#### Podany tekst:

################

Na początku trzeba by powiedzieć o podłożu na którym Boznańska malowała. Zdecydowanie najwięcej portretów powstało na zagruntowanej tekturze ze ścieru drzewnego lub szmat lnianych czy bawełnianych. Podręcznik Blockxa zaleca ten rodzaj podobrazia jako doskonały dla malarzy. Dzisiaj już wiemy, że źle zabezpieczona tektura, narażona głównie na wysoką wilgotność, powolutku się kruszy. Dzieje się to zapewne z faktu rozmiękania kleju, który spaja sprasowane w tekturze wióry i przemiał. Natomiast prawidłowo przygotowana tektura może przetrwać jak się domyślam wieki, ponieważ jej zaletą jest wysoka elastyczność, jest więc czymś pomiędzy płótnem, a deską (vide tektury Jana Matejki). Z osobistych obserwacji mogę wywnioskować, że niektóre tektury Boznańskiej były ledwie pokryte klejem zwierzęcym ukazując przezeń kolor ugrowy. Takie tektury kupowało się pod koniec XIX wieku i na początku XX, zagruntowane lub nie, tak więc malarz mógł od razu wziąć się za malowanie. Tektury i deski mahoniowe pociągnięte klejem glutynowym i jedną/dwiema warstwami olejnego gruntu na bazie bieli ołowiowej i kredy cieszyły się wielką popularnością. Zdecydowanie łatwiej było malować na podkolorowanej powierzchni, dlatego producenci gruntowali nierzadko w kolorze ugrowym, łososiowym, szarym i brunatnym.

################

#### Dostarczone dane:

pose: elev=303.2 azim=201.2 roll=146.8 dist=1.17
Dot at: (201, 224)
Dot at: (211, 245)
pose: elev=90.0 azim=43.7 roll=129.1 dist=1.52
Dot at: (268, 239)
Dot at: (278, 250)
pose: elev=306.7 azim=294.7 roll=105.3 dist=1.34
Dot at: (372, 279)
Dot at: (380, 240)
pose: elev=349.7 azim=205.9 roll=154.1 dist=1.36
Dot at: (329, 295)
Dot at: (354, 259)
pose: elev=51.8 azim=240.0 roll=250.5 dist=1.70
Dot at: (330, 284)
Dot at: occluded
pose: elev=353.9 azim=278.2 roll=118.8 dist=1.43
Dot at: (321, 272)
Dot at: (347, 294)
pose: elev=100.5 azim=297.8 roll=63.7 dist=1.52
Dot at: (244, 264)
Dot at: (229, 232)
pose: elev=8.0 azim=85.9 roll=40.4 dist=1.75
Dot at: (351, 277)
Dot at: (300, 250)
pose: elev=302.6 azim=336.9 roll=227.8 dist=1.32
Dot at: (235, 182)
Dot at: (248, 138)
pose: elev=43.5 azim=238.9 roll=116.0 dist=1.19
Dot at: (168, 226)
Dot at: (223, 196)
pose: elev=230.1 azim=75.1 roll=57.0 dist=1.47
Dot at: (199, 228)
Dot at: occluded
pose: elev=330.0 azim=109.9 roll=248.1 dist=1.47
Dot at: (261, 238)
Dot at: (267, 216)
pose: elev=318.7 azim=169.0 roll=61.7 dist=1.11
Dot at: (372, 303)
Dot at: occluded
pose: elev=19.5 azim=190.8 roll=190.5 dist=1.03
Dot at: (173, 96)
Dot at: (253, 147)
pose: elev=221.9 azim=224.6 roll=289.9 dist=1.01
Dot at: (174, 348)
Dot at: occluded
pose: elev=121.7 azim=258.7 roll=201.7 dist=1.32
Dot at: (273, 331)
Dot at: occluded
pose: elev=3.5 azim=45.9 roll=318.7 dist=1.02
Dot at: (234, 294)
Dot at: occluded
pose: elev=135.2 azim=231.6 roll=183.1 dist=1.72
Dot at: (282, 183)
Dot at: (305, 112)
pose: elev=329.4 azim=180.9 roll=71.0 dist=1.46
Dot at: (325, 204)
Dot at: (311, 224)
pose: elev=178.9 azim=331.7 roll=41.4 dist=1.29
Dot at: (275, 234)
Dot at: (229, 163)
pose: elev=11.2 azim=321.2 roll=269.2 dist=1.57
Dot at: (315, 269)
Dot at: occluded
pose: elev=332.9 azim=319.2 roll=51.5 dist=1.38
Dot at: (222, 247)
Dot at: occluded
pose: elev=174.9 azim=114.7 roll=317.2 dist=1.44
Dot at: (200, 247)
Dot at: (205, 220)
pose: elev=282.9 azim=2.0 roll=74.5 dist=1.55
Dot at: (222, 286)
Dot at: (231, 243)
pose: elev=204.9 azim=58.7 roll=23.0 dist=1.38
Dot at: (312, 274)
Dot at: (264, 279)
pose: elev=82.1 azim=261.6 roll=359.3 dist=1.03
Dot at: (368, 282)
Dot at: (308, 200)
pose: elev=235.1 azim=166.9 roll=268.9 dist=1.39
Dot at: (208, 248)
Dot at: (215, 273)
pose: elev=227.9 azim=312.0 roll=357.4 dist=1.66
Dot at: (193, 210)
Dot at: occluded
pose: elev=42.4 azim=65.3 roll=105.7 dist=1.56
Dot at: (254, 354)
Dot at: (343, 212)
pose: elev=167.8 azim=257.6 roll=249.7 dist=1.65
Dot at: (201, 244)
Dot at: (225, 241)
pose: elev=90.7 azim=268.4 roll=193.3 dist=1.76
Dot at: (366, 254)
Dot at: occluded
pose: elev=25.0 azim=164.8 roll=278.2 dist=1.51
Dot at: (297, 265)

################

#### Lista zadań:
1. Przepisz zwięźlej akapit tekstu o podłożach obrazów Boznańskiej, który zaczyna się od słów „Na początku trzeba by powiedzieć”, i zachowaj jego główne fakty.
2. Wyodrębnij z rekordów wiersze od wiersza zawierającego „pose: elev=329.4 azim=180.9” do końca rekordów, włącznie z oboma skrajnymi wierszami.

#### Odpowiedzi do zadań:
1. Boznańska malowała najczęściej na zagruntowanej tekturze ze ścieru drzewnego albo ze szmat lnianych lub bawełnianych. Podręcznik Blockxa zalecał ten rodzaj podobrazia malarzom. Źle zabezpieczona tektura, zwłaszcza narażona na wysoką wilgotność, powoli się kruszy. Przyczyną jest zapewne rozmiękanie kleju, który spaja wióry i przemiał. Prawidłowo przygotowana tektura może natomiast przetrwać nawet wieki, bo jest elastyczna i stanowi coś pośredniego między płótnem a deską. Niektóre tektury Boznańskiej były ledwie pokryte klejem zwierzęcym, spod którego widać kolor ugrowy. Pod koniec XIX i na początku XX wieku tektury kupowano gotowe, zagruntowane lub nie. Dużą popularnością cieszyły się tektury i deski mahoniowe pokryte klejem glutynowym oraz jedną lub dwiema warstwami olejnego gruntu z bieli ołowiowej i kredy. Na podkolorowanej powierzchni malowało się łatwiej, dlatego producenci często gruntowali je na kolor ugrowy, łososiowy, szary lub brunatny.

2.
pose: elev=329.4 azim=180.9 roll=71.0 dist=1.46
Dot at: (325, 204)
Dot at: (311, 224)
pose: elev=178.9 azim=331.7 roll=41.4 dist=1.29
Dot at: (275, 234)
Dot at: (229, 163)
pose: elev=11.2 azim=321.2 roll=269.2 dist=1.57
Dot at: (315, 269)
Dot at: occluded
pose: elev=332.9 azim=319.2 roll=51.5 dist=1.38
Dot at: (222, 247)
Dot at: occluded
pose: elev=174.9 azim=114.7 roll=317.2 dist=1.44
Dot at: (200, 247)
Dot at: (205, 220)
pose: elev=282.9 azim=2.0 roll=74.5 dist=1.55
Dot at: (222, 286)
Dot at: (231, 243)
pose: elev=204.9 azim=58.7 roll=23.0 dist=1.38
Dot at: (312, 274)
Dot at: (264, 279)
pose: elev=82.1 azim=261.6 roll=359.3 dist=1.03
Dot at: (368, 282)
Dot at: (308, 200)
pose: elev=235.1 azim=166.9 roll=268.9 dist=1.39
Dot at: (208, 248)
Dot at: (215, 273)
pose: elev=227.9 azim=312.0 roll=357.4 dist=1.66
Dot at: (193, 210)
Dot at: occluded
pose: elev=42.4 azim=65.3 roll=105.7 dist=1.56
Dot at: (254, 354)
Dot at: (343, 212)
pose: elev=167.8 azim=257.6 roll=249.7 dist=1.65
Dot at: (201, 244)
Dot at: (225, 241)
pose: elev=90.7 azim=268.4 roll=193.3 dist=1.76
Dot at: (366, 254)
Dot at: occluded
pose: elev=25.0 azim=164.8 roll=278.2 dist=1.51
Dot at: (297, 265)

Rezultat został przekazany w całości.